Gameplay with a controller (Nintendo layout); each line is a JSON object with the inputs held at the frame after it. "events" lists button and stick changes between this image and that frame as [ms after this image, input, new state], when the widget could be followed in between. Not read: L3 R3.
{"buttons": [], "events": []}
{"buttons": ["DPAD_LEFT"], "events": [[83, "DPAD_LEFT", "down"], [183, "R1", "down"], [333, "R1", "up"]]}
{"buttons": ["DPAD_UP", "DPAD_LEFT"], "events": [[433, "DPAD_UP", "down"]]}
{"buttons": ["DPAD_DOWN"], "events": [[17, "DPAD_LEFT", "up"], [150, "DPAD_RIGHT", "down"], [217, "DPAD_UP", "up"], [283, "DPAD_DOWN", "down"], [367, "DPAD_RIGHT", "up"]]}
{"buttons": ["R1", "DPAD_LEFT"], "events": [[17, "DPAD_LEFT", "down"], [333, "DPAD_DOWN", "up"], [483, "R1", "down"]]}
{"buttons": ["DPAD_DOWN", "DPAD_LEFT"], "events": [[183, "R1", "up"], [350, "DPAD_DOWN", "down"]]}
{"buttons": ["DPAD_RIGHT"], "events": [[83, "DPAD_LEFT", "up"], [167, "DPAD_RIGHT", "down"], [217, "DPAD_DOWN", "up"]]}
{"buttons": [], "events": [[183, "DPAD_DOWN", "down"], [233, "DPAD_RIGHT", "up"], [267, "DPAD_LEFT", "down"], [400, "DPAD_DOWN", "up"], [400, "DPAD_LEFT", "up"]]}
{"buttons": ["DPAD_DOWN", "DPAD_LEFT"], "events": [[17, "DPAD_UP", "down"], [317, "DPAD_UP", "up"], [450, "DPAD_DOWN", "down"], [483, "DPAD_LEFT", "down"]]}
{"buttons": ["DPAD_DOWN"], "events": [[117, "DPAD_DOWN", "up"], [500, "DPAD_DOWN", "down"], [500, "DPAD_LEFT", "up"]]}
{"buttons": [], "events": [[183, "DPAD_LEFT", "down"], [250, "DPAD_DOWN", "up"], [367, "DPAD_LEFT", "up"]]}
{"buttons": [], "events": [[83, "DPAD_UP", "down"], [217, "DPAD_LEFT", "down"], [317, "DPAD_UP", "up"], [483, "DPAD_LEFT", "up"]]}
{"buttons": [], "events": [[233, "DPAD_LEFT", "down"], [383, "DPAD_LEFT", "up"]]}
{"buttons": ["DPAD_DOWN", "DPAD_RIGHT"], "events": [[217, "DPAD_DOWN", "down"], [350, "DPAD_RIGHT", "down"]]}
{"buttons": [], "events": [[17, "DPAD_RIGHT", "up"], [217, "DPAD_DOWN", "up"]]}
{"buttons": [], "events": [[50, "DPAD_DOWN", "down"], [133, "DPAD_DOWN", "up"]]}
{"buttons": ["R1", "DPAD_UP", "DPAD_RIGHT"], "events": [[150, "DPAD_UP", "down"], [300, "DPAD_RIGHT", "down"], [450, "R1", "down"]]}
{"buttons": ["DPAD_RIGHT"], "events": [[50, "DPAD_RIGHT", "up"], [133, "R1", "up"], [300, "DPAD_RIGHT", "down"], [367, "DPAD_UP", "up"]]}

> _Problem requirements_: Write the material above out in full, exactly as it reads.

> _Exercise response_:
Gameplay with a controller (Nintendo layout); each line is a JSON object with the inputs held at the frame after it. "events" lists button and stick changes between this image and that frame as [ms after this image, input, new state], when the widget could be followed in between. Not read: L3 R3.
{"buttons": [], "events": []}
{"buttons": ["DPAD_LEFT"], "events": [[83, "DPAD_LEFT", "down"], [183, "R1", "down"], [333, "R1", "up"]]}
{"buttons": ["DPAD_UP", "DPAD_LEFT"], "events": [[433, "DPAD_UP", "down"]]}
{"buttons": ["DPAD_DOWN"], "events": [[17, "DPAD_LEFT", "up"], [150, "DPAD_RIGHT", "down"], [217, "DPAD_UP", "up"], [283, "DPAD_DOWN", "down"], [367, "DPAD_RIGHT", "up"]]}
{"buttons": ["R1", "DPAD_LEFT"], "events": [[17, "DPAD_LEFT", "down"], [333, "DPAD_DOWN", "up"], [483, "R1", "down"]]}
{"buttons": ["DPAD_DOWN", "DPAD_LEFT"], "events": [[183, "R1", "up"], [350, "DPAD_DOWN", "down"]]}
{"buttons": ["DPAD_RIGHT"], "events": [[83, "DPAD_LEFT", "up"], [167, "DPAD_RIGHT", "down"], [217, "DPAD_DOWN", "up"]]}
{"buttons": [], "events": [[183, "DPAD_DOWN", "down"], [233, "DPAD_RIGHT", "up"], [267, "DPAD_LEFT", "down"], [400, "DPAD_DOWN", "up"], [400, "DPAD_LEFT", "up"]]}
{"buttons": ["DPAD_DOWN", "DPAD_LEFT"], "events": [[17, "DPAD_UP", "down"], [317, "DPAD_UP", "up"], [450, "DPAD_DOWN", "down"], [483, "DPAD_LEFT", "down"]]}
{"buttons": ["DPAD_DOWN"], "events": [[117, "DPAD_DOWN", "up"], [500, "DPAD_DOWN", "down"], [500, "DPAD_LEFT", "up"]]}
{"buttons": [], "events": [[183, "DPAD_LEFT", "down"], [250, "DPAD_DOWN", "up"], [367, "DPAD_LEFT", "up"]]}
{"buttons": [], "events": [[83, "DPAD_UP", "down"], [217, "DPAD_LEFT", "down"], [317, "DPAD_UP", "up"], [483, "DPAD_LEFT", "up"]]}
{"buttons": [], "events": [[233, "DPAD_LEFT", "down"], [383, "DPAD_LEFT", "up"]]}
{"buttons": ["DPAD_DOWN", "DPAD_RIGHT"], "events": [[217, "DPAD_DOWN", "down"], [350, "DPAD_RIGHT", "down"]]}
{"buttons": [], "events": [[17, "DPAD_RIGHT", "up"], [217, "DPAD_DOWN", "up"]]}
{"buttons": [], "events": [[50, "DPAD_DOWN", "down"], [133, "DPAD_DOWN", "up"]]}
{"buttons": ["R1", "DPAD_UP", "DPAD_RIGHT"], "events": [[150, "DPAD_UP", "down"], [300, "DPAD_RIGHT", "down"], [450, "R1", "down"]]}
{"buttons": ["DPAD_RIGHT"], "events": [[50, "DPAD_RIGHT", "up"], [133, "R1", "up"], [300, "DPAD_RIGHT", "down"], [367, "DPAD_UP", "up"]]}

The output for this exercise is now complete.